[Source data]
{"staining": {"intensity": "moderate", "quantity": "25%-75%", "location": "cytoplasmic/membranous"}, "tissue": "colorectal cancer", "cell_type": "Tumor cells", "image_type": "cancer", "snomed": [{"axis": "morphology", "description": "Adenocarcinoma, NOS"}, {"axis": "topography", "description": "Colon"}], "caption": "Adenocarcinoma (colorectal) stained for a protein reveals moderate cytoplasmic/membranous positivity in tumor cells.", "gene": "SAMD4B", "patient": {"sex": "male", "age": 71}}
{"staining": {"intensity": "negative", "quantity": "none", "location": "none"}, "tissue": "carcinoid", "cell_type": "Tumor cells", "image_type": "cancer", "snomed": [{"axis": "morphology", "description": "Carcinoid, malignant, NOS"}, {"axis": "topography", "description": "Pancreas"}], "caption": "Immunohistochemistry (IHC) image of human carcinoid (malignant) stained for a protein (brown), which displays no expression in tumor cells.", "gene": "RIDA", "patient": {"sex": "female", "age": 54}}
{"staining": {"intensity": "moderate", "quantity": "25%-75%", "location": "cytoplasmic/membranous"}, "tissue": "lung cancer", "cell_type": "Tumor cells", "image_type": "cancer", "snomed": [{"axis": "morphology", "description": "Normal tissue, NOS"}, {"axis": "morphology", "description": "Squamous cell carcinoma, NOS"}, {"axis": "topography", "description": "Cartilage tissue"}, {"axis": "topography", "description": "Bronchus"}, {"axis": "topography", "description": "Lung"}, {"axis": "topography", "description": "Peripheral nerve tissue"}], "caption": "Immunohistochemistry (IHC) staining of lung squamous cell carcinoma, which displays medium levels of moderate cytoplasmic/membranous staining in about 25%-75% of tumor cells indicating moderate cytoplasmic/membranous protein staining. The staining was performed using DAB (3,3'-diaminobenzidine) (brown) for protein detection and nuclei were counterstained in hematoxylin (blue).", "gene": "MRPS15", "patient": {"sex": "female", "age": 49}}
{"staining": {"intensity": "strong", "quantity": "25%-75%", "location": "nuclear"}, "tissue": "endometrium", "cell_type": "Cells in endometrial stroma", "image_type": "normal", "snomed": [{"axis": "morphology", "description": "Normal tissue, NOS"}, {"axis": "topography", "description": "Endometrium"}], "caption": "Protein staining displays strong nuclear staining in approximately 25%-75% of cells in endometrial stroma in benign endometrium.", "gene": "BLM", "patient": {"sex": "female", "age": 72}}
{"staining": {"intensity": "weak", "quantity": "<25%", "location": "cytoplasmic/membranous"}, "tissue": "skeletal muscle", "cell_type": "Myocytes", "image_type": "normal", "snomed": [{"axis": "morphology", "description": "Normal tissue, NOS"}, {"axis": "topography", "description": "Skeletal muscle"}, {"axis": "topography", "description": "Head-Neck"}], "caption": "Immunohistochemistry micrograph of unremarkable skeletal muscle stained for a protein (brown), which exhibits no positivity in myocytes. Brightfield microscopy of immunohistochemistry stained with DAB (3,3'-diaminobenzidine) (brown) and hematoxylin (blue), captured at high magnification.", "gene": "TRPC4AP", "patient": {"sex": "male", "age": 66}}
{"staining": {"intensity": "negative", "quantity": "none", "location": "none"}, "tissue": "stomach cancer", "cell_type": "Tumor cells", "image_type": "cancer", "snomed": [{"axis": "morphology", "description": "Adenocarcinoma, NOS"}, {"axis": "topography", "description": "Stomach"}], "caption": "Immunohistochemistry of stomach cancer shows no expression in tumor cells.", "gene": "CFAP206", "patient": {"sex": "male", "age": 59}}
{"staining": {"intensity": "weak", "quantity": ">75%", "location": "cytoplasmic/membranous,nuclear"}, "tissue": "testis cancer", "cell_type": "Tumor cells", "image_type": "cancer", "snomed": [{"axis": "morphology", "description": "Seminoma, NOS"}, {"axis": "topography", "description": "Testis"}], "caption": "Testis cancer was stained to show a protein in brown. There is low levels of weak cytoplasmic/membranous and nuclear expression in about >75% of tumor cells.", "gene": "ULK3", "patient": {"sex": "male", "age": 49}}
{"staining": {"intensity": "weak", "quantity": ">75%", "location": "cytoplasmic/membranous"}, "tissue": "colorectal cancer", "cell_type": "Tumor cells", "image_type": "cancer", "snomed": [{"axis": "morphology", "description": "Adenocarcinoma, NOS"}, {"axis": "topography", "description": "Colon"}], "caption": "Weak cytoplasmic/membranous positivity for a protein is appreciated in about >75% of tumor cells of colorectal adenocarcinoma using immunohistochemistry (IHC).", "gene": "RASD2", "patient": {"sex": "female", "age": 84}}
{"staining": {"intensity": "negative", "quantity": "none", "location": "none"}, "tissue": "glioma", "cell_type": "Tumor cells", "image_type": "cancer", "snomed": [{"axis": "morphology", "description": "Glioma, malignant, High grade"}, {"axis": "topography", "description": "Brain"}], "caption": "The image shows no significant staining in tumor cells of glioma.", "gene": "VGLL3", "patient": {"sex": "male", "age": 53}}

◆ **Problem statement**
Working through the records above, establish how many lines contain the string "Colon", and reply with the number by itself.

◆ **Output for this task**
2